Its effect on transport was unprecedented. No fewer than 13 train operating companies cancelled most of their services, with many of London's main stations closed for the day. Callers to the national rail inquiry service were met with a recorded message referring them to an internet website, and only a trickle of services managed to reach the capital during the morning. Services began again later, but travellers are asked to seek information before setting out today.

On the roads, many stretches of motorway were closed and huge traffic jams built up on all the major routes, including the M1, M3, M4 and M25. Hundreds of other roads were blocked by flooding and debris, and at one stage the Automobile Association was taking more than 2,000 calls an hour, twice as many as usual.

More than 6,000 cross-channel ferry passengers were stranded for up to 20 hours off the Kent coast after the port of Dover was closed at the height of the gale, forcing six ferries had to take shelter in a natural harbour near by. More than a hundred flights from Heathrow and Gatwick airports were cancelled because of hazardous take-off conditions caused by the wind. The situation was made worse because many flight crew were unable to get to the airports.

The three people who died in the storm were a motorocyclist who crashed into a tree near Taunton, Somerset, a person whose car was crushed by a falling tree on the A3, near Hindhead, Surrey, and a man in south London whose car hit surface water and skidded into a parked car and then a bus.

Several London tourist attractions were closed, including Kew Gardens, where trees were believed to be unsafe, and the Millennium Wheel, where winds damaged glass on six of its 32 capsules.

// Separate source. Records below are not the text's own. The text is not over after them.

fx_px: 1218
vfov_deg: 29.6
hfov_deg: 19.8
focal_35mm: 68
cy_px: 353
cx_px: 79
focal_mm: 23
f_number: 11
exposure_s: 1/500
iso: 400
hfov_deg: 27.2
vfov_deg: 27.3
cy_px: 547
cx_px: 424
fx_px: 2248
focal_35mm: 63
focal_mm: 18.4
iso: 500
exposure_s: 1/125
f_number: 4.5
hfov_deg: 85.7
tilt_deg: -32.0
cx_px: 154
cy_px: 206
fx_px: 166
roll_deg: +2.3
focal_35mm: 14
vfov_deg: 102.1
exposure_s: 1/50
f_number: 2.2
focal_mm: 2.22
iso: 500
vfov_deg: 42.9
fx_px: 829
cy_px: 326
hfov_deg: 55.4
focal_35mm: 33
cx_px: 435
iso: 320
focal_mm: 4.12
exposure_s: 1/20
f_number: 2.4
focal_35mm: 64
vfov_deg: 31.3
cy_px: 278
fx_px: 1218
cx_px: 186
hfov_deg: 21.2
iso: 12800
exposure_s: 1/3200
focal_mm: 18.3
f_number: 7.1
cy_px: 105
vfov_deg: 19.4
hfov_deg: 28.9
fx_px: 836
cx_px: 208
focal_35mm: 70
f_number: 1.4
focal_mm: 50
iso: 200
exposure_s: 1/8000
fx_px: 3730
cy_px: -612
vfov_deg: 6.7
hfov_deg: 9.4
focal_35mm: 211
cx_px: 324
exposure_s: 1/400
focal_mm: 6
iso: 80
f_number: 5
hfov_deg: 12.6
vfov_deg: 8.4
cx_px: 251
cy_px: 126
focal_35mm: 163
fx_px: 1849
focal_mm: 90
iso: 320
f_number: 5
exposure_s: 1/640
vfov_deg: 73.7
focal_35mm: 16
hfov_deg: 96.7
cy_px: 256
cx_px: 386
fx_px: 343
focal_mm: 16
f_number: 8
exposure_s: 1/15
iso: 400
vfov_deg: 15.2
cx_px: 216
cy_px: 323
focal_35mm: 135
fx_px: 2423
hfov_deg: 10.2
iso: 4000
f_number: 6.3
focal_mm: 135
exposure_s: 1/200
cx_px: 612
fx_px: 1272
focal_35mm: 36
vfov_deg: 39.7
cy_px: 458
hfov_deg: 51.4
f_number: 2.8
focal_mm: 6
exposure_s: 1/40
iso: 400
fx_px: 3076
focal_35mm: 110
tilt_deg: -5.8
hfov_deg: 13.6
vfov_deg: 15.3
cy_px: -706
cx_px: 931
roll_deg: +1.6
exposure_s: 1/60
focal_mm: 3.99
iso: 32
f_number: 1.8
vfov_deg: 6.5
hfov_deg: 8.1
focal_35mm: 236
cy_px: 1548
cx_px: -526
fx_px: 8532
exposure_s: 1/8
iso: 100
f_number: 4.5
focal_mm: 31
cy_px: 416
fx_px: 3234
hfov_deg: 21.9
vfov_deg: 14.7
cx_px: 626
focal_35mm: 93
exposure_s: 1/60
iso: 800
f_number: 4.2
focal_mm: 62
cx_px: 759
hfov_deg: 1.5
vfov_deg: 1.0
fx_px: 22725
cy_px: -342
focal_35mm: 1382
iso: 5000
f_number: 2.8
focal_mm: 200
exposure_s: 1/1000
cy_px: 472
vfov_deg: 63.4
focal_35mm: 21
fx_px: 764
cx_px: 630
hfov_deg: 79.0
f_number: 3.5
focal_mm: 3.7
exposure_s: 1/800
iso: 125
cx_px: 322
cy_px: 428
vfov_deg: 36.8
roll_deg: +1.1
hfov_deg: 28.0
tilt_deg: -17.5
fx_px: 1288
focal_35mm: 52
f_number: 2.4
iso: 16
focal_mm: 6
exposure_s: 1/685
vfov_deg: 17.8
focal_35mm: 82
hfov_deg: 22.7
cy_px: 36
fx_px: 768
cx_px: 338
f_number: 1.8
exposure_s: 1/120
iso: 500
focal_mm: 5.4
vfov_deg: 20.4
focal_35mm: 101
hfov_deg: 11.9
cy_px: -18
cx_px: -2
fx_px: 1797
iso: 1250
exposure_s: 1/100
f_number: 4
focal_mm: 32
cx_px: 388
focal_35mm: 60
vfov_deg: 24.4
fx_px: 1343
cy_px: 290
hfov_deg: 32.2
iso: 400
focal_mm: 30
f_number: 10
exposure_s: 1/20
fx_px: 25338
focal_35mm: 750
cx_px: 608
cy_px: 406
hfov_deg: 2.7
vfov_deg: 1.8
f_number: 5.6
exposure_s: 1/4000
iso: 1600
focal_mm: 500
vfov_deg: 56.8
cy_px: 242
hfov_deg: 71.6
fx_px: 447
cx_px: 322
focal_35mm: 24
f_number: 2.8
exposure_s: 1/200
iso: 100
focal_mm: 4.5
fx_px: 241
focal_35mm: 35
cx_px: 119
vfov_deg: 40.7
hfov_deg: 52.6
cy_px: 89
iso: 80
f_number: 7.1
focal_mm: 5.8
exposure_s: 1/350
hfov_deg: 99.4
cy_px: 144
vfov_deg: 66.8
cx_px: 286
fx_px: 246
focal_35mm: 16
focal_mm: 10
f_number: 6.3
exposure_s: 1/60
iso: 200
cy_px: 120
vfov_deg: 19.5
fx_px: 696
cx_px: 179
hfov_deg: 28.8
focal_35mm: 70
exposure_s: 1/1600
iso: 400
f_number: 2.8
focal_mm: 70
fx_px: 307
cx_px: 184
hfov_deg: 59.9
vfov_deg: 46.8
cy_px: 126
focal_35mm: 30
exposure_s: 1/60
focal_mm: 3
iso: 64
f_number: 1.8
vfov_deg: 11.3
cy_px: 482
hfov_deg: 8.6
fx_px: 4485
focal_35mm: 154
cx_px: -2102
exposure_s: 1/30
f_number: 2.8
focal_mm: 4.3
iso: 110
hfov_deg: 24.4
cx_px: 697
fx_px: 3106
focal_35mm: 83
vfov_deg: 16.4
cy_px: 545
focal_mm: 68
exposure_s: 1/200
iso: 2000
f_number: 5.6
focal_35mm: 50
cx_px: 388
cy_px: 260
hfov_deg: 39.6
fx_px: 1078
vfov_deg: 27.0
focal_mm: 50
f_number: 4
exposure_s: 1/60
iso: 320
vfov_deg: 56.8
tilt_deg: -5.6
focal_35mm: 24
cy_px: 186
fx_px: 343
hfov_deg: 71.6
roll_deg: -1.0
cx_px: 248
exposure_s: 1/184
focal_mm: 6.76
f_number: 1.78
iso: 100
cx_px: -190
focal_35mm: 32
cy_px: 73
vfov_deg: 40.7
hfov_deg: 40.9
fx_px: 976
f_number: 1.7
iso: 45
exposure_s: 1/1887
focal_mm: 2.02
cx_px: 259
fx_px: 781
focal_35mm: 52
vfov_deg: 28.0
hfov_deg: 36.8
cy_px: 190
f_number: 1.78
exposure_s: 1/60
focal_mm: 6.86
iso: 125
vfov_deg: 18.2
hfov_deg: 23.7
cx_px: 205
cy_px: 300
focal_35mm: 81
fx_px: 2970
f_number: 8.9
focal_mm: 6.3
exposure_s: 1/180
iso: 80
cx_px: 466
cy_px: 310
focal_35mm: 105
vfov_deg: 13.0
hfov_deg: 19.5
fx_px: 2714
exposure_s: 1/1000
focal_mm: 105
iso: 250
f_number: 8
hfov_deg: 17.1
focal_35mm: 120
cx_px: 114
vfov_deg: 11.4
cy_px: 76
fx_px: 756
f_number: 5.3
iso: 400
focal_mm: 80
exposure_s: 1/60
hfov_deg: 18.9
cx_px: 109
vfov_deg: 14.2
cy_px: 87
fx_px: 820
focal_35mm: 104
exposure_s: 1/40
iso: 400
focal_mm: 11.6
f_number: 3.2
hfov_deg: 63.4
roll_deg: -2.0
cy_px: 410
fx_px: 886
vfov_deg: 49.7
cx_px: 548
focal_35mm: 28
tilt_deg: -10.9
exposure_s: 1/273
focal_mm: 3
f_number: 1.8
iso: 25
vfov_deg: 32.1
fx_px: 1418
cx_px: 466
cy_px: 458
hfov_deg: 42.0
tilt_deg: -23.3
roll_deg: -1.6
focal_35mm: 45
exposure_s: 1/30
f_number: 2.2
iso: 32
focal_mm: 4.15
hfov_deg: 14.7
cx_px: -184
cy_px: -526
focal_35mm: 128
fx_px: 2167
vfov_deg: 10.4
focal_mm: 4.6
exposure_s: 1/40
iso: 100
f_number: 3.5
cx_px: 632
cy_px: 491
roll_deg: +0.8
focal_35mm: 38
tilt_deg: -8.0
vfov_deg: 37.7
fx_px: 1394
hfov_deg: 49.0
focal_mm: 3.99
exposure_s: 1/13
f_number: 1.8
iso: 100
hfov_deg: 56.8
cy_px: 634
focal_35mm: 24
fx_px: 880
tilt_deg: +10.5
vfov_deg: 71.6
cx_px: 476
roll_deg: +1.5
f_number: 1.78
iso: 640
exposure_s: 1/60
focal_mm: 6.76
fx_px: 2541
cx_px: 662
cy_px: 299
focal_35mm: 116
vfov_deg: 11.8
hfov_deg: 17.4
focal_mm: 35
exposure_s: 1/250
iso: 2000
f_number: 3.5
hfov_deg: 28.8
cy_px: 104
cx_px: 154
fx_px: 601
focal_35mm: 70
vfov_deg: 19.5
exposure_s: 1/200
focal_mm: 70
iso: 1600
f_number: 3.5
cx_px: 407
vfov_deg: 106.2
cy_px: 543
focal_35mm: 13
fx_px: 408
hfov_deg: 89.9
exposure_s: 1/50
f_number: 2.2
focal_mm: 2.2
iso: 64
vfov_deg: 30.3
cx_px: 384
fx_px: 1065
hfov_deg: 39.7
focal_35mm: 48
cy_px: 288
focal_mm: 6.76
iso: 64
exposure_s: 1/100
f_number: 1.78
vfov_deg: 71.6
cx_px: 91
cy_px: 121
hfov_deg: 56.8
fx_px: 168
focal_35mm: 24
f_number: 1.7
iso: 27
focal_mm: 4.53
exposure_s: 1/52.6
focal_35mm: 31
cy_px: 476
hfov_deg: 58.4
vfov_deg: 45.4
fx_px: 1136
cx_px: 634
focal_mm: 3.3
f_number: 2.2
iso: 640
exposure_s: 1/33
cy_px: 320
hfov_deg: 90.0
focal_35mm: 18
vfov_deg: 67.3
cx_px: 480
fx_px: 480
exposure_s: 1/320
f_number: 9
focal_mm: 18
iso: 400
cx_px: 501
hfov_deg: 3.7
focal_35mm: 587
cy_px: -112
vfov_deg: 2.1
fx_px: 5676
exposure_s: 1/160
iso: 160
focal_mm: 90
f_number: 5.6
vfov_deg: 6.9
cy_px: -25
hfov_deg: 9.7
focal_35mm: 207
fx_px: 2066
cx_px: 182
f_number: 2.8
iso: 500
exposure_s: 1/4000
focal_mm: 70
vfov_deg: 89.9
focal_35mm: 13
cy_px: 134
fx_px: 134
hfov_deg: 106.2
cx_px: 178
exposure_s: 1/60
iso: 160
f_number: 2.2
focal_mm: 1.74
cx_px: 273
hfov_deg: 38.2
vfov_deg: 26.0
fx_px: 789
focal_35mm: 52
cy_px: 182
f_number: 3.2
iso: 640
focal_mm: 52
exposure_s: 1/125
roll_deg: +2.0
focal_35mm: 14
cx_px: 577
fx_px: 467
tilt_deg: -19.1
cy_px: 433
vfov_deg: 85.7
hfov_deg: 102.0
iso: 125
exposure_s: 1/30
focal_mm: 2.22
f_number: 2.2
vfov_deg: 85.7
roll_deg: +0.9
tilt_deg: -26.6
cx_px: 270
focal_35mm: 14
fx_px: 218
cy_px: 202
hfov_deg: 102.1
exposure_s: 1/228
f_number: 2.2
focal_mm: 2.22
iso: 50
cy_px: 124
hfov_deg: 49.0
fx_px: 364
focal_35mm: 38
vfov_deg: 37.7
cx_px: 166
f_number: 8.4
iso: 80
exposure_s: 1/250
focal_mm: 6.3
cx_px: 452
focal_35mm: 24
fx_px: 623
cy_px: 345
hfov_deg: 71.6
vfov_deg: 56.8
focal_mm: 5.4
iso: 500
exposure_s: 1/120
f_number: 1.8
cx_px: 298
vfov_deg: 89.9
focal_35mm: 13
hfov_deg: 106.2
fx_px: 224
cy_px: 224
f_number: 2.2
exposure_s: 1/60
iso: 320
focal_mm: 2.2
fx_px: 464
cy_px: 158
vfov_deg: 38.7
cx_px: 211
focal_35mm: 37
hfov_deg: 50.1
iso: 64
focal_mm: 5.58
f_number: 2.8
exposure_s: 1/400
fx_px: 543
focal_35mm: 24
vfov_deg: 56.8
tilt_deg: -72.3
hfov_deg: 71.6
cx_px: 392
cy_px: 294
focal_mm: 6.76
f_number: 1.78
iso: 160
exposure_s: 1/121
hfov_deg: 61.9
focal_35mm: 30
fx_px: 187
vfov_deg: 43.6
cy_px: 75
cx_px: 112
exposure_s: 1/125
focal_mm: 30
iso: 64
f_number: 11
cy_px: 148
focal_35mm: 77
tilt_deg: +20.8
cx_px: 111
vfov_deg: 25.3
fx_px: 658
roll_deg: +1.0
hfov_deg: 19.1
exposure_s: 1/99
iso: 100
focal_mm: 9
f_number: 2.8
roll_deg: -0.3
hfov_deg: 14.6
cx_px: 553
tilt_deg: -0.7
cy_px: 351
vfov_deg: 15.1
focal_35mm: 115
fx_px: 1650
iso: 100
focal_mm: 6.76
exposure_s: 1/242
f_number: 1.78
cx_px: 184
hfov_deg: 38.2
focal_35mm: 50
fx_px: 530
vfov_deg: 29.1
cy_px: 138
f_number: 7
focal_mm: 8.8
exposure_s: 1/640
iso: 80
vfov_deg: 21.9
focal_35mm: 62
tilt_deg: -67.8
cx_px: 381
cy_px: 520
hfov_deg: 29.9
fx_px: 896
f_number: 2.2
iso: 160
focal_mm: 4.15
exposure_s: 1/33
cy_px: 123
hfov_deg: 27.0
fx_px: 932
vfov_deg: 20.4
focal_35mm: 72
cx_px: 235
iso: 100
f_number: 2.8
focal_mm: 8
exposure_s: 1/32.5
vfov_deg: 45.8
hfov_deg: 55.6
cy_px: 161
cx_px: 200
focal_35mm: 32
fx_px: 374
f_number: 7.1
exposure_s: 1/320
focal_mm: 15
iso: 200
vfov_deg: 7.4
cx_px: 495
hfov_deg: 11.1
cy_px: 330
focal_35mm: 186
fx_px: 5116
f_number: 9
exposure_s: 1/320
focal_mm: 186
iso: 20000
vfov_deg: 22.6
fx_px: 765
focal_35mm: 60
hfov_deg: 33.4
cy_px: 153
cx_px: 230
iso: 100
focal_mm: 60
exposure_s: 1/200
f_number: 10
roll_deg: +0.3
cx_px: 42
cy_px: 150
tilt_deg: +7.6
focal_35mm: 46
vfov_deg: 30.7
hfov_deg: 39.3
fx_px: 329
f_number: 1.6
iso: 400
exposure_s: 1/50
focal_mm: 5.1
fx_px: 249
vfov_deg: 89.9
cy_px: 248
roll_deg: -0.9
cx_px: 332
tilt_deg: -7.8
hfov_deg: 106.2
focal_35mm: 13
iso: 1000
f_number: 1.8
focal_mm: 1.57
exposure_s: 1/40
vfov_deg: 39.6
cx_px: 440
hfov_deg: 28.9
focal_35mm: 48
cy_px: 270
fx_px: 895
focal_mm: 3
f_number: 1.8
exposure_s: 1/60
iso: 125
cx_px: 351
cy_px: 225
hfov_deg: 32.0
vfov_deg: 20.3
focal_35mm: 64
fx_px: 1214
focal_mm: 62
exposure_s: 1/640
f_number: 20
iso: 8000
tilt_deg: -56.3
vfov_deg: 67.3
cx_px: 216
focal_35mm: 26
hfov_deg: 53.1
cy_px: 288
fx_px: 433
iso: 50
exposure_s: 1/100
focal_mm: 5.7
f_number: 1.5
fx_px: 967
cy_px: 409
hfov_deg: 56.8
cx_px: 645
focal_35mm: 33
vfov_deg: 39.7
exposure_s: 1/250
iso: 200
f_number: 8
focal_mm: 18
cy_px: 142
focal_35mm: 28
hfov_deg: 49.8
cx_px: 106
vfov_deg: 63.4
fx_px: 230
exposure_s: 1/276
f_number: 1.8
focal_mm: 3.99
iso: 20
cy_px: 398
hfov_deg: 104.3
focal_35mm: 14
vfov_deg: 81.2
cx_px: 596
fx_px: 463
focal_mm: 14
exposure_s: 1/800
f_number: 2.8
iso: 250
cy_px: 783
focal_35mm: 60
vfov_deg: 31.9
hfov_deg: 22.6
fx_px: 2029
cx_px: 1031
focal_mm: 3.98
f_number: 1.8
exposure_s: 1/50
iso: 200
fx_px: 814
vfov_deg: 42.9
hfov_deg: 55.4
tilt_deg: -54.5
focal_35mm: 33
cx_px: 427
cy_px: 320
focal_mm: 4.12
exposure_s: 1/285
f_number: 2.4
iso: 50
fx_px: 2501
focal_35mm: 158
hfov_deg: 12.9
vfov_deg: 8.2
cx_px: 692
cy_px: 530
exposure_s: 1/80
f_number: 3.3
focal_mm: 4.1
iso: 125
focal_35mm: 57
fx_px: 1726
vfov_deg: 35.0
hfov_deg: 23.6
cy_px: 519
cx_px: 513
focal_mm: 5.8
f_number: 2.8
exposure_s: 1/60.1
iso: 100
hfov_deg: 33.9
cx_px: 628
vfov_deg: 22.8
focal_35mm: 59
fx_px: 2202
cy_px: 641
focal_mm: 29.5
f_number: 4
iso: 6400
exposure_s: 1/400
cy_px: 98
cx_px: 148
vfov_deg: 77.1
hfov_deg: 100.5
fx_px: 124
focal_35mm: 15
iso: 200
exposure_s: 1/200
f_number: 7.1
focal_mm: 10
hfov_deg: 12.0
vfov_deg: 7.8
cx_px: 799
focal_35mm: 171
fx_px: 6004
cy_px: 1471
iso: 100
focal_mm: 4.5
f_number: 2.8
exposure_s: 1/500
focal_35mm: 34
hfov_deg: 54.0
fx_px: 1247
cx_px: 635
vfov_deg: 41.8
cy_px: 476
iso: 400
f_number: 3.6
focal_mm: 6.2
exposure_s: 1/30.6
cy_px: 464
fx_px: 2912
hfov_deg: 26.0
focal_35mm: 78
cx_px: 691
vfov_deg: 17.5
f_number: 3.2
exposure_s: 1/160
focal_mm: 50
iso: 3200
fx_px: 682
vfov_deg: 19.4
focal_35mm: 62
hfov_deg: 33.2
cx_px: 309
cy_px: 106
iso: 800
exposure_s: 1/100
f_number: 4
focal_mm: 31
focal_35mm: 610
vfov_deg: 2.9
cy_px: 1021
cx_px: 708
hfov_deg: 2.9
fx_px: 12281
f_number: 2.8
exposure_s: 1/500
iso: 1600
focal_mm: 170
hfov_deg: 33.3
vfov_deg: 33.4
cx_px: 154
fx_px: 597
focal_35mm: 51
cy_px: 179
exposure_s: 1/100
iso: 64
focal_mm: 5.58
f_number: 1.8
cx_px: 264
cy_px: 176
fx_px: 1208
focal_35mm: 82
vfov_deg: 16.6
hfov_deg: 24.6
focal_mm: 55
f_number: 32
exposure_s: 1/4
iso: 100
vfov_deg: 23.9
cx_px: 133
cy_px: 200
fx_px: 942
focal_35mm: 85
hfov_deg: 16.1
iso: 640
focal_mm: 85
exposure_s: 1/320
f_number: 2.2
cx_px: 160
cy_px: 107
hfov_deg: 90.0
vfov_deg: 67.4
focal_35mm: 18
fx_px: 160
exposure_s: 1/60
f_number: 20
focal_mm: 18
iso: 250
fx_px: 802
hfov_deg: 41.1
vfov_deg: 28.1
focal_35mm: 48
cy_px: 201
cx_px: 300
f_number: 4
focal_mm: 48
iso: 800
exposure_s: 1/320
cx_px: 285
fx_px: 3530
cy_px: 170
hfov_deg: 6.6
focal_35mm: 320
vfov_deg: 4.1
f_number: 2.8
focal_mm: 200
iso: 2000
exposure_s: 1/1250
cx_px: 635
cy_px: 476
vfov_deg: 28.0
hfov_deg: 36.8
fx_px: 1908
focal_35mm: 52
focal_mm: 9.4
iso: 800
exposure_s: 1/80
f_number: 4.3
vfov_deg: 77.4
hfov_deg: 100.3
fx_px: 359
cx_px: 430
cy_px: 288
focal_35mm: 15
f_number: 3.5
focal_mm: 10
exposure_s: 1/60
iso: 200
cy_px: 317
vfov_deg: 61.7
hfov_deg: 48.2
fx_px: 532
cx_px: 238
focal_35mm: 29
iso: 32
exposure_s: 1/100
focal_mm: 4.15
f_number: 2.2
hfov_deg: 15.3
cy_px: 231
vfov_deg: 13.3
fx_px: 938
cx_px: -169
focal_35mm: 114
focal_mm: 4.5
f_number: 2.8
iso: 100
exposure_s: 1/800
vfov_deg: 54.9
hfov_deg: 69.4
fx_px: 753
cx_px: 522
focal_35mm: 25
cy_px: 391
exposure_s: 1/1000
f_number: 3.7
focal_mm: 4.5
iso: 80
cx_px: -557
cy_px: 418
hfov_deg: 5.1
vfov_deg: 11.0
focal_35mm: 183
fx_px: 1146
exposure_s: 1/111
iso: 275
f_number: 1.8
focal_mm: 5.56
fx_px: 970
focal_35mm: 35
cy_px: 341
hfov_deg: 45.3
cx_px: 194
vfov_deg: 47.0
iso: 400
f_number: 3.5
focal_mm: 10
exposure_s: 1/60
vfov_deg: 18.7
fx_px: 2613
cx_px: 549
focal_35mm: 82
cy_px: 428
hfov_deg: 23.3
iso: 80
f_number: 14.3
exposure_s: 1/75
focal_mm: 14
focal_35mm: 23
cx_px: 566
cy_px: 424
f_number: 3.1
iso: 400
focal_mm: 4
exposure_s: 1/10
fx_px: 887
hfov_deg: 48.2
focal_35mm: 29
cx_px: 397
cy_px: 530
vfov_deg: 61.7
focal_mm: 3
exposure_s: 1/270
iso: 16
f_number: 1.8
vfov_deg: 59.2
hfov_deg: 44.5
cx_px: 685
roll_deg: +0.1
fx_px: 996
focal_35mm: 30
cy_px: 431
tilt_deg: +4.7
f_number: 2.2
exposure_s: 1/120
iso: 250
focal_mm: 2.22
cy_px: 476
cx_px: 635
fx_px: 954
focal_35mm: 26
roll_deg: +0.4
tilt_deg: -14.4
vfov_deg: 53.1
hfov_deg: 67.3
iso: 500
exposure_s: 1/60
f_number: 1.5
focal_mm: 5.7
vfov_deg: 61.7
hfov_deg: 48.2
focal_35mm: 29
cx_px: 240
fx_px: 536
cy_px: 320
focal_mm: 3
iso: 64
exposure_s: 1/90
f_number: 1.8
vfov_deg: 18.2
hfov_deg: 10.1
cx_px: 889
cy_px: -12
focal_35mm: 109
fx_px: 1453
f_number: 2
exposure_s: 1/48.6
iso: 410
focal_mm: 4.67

Although the South was worst hit, areas further north did not escape the deluge. Flood warnings were issued for the rivers Derwent, Dove, Sence, Soar, Trent and Wreake, while blizzards and floods brought rush-hour misery to parts of Yorkshire, Lancashire and Greater Manchester.

Mr Meacher said yesterday: "It would be wrong, every time there is a climatic impact, toassume that it is climate change, global warming, but it is a pattern which is beginning to develop." The gales "almost certainly have climate change as a contributory cause", he said.